The United Nations itself, in a recent report from the Office of the High Commissioner for Human Rights, determined that Venezuela was home to an “increasingly critical human rights situation” that saw “mounting levels of repression of political dissent by national security forces, and increasing stigmatization and persecution of people perceived as opposing the government of President [Nicolas] Maduro.”
That’s not all.
The European Union has imposed sanctions against the country for these same human rights abuses; other nations are mulling travel bans and restrictions, as well as embargoes on oil exports and the freezing of assets.
In other words: Don’t believe the liberals. Venezuela is a mess.
Well, into this mix walks Haley, unwilling to let her U.N. speaking platform slide without raising the points about Venezuela that need addressing — that demand universal, global, collaborative addressing, for that matter. What’s a United Nations for if it can’t stand in solidarity against blatantly wrong human rights abuses, right?
So Haley raises the matter of Venezuela and made her comments during an informal gathering of Security Council players. And she’s immediately vilified. Russia, China, Bolivia and Egypt boycotted the meeting.
Venezuela Ambassador Rafael Ramirez characterized Haley’s gathering as a “hostile act from the United States and an interference that violates the sovereignty” of another member state of the United Nations, as AP noted.
And Russia’s U.N. Ambassador Vassily Nebenzia, just hours before Moscow bailed out Venezuela with a $3.15 billion debt restructuring deal, slammed America for “meddling with the internal domestic affairs” of another country, Reuters reported.
OK. That’s one way of looking at it. But here’s another: Maybe Haley’s bold remarks were a way of addressing a long-running political disgrace that’s been kicked under the carpet for long enough.
Liberals love to love Venezuela, and it’s because of their dreamy-eyed blinders that the truths of socialism often go unreported, underreported, or incorrectly reported. Prior to Maduro, there was authoritarian Hugo Chavez. Chavez died in 2013, but not before leaving a wake of national poverty and corruption in his path — and a fan club of delusional, dreamy-eyed leftists in his clique.
Hollywood’s Sean Penn, for instance, famously bemoaned the death of Chavez and wished the country’s “revolution [would] endure” under Maduro. Jesse Jackson gushed how “Hugo fed the hungry” and “lifted the poor,” and so on and so forth. Michael Moore championed how Chavez took over the country’s privately held oil assets as a means of funding the government — an act that’s known in more honest circles as theft, pure and simple.

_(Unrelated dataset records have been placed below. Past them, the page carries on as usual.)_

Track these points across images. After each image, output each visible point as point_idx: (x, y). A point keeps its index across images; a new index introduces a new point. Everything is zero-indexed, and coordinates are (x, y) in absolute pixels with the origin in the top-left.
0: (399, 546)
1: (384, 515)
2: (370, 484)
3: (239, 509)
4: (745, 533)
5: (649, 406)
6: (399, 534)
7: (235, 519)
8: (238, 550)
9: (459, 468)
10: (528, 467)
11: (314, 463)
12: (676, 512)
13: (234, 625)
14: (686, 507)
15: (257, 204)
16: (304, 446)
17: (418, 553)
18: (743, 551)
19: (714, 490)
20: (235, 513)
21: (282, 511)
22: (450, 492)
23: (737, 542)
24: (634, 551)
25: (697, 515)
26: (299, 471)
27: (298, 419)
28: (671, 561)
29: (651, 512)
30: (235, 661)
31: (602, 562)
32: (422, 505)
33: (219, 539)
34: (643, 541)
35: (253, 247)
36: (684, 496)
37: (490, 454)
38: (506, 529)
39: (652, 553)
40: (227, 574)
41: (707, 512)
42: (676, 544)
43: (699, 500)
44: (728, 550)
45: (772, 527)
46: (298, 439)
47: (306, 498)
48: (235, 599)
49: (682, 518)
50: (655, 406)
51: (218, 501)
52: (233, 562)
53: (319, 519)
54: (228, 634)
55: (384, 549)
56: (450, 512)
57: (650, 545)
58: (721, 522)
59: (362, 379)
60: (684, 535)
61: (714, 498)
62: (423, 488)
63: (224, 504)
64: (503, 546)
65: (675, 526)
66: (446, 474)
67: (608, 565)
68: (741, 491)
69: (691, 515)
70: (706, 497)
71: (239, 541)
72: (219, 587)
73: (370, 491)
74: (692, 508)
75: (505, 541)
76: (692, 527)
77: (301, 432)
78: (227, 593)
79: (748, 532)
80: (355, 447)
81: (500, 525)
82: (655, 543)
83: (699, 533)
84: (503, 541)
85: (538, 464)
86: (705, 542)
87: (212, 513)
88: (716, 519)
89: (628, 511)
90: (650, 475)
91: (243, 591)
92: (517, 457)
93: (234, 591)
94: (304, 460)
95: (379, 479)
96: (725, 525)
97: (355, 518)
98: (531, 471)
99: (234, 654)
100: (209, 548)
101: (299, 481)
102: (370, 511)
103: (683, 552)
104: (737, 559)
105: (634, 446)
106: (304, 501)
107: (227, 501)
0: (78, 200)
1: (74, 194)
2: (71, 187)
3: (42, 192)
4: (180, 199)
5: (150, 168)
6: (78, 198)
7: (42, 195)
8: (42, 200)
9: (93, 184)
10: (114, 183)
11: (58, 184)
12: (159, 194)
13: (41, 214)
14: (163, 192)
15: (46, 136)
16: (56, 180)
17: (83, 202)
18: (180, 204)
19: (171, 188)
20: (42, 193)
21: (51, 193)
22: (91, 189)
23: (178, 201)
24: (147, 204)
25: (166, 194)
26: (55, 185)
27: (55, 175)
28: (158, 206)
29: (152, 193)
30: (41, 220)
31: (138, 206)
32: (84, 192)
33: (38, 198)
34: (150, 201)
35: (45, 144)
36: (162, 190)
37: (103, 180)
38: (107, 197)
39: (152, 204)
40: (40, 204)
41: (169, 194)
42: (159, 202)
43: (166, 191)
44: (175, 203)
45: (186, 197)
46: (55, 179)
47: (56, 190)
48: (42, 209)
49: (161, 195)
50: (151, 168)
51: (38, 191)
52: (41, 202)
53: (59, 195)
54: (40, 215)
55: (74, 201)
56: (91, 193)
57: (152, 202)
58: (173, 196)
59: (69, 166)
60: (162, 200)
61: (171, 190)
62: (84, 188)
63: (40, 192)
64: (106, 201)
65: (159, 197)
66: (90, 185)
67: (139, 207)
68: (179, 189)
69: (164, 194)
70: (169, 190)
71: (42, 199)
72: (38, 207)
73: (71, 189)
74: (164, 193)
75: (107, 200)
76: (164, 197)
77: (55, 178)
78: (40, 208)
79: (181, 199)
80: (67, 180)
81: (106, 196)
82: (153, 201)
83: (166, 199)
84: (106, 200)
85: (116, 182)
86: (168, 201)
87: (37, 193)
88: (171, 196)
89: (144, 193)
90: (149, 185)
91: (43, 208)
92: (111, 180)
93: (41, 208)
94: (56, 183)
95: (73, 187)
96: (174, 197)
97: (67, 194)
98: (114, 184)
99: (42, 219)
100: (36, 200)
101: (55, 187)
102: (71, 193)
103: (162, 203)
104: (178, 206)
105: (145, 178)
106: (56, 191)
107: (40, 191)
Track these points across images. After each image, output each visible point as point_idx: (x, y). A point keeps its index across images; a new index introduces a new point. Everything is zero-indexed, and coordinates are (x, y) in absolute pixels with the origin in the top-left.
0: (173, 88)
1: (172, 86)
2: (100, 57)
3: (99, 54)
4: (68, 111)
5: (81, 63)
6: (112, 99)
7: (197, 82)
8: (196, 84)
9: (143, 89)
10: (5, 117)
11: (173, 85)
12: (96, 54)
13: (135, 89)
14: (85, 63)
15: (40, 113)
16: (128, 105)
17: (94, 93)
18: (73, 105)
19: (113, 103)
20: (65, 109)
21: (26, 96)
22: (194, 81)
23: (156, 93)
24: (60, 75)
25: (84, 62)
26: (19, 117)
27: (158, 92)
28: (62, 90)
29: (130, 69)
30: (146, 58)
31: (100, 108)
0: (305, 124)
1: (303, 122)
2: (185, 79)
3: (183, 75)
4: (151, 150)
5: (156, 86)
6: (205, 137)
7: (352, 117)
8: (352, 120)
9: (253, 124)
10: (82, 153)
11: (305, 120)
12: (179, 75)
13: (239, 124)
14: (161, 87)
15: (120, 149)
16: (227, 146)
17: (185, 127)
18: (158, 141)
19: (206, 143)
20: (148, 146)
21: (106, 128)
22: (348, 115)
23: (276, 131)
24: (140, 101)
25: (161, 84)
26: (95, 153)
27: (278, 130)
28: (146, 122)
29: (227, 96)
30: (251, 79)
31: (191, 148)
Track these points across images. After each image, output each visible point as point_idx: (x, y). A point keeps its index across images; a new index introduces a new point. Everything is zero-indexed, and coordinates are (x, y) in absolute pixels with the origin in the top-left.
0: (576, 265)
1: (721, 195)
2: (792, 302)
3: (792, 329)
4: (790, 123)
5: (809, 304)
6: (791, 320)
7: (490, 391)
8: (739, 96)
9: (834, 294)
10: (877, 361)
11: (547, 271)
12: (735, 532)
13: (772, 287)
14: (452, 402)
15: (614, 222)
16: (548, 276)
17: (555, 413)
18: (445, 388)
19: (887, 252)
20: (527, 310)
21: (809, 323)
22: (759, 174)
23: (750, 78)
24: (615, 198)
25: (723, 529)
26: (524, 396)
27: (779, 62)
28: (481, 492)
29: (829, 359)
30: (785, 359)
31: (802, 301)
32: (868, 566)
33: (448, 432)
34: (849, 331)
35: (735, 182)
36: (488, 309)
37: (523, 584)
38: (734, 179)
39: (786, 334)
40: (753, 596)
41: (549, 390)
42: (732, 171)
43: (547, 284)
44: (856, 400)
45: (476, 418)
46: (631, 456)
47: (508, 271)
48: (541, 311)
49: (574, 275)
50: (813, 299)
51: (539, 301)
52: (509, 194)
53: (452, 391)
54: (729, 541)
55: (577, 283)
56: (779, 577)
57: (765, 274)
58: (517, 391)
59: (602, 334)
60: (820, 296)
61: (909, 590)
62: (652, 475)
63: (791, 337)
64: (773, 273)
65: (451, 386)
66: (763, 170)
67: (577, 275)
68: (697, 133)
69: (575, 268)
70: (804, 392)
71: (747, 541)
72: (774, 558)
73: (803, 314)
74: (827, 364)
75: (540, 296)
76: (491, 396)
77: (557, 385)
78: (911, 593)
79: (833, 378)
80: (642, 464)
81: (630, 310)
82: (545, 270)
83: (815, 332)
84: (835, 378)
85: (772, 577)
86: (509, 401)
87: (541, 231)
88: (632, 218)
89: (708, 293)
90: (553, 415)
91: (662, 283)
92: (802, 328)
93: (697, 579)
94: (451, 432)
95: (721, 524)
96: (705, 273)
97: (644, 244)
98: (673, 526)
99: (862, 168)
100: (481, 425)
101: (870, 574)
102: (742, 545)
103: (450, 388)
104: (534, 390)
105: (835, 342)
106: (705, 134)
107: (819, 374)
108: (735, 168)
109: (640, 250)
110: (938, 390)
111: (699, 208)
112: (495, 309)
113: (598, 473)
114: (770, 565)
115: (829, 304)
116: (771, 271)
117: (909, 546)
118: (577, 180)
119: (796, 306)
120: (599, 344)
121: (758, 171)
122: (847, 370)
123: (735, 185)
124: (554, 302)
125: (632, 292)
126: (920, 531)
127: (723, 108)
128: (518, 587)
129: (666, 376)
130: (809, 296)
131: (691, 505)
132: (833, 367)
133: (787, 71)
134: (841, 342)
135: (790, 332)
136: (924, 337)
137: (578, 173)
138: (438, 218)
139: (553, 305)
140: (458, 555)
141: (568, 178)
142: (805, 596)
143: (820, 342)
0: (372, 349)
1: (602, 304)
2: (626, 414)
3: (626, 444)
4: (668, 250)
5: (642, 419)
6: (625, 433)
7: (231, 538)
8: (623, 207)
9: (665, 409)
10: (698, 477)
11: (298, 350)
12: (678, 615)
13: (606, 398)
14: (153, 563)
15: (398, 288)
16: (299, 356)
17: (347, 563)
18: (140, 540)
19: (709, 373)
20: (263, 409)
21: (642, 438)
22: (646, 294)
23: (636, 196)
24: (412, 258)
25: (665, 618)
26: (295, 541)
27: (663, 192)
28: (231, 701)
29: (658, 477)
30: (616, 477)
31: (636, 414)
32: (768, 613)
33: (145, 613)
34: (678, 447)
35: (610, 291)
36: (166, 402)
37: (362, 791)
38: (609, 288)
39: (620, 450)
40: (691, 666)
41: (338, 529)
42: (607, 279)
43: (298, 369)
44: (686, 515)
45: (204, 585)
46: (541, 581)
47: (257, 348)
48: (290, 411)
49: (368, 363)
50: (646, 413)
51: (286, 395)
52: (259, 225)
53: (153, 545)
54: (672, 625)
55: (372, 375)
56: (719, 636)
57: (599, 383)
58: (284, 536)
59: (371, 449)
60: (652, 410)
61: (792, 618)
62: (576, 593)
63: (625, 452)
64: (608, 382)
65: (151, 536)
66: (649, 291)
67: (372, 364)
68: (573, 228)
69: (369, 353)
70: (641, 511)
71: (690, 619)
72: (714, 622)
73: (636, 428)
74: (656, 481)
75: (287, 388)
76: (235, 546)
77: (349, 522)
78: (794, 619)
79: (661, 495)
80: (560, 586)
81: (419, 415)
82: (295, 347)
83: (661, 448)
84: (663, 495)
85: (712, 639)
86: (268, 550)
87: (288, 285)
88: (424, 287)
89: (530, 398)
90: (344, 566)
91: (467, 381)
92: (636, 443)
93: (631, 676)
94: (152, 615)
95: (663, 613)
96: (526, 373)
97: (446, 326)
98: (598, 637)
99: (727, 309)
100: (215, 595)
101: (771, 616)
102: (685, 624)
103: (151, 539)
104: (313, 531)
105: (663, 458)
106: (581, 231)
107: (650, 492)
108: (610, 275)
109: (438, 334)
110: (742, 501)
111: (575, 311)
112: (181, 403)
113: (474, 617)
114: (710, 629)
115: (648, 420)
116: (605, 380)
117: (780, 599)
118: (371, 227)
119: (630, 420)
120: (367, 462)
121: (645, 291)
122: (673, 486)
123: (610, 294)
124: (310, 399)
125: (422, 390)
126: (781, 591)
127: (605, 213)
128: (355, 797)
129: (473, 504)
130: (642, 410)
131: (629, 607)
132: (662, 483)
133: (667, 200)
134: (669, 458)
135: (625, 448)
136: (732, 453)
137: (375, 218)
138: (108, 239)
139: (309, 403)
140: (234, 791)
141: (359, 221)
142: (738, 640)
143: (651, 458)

Polite society, it seems, deems blind eyes on Venezuela as the proper way to go.
Haley isn’t playing that. America, land of the free, home of the brave, country of the Constitution and God-given human rights, shouldn’t play that. And neither should the United Nations — not if it wants to remain relevant on a world stage, anyway. Ignoring the Venezuelan problem won’t make it go away.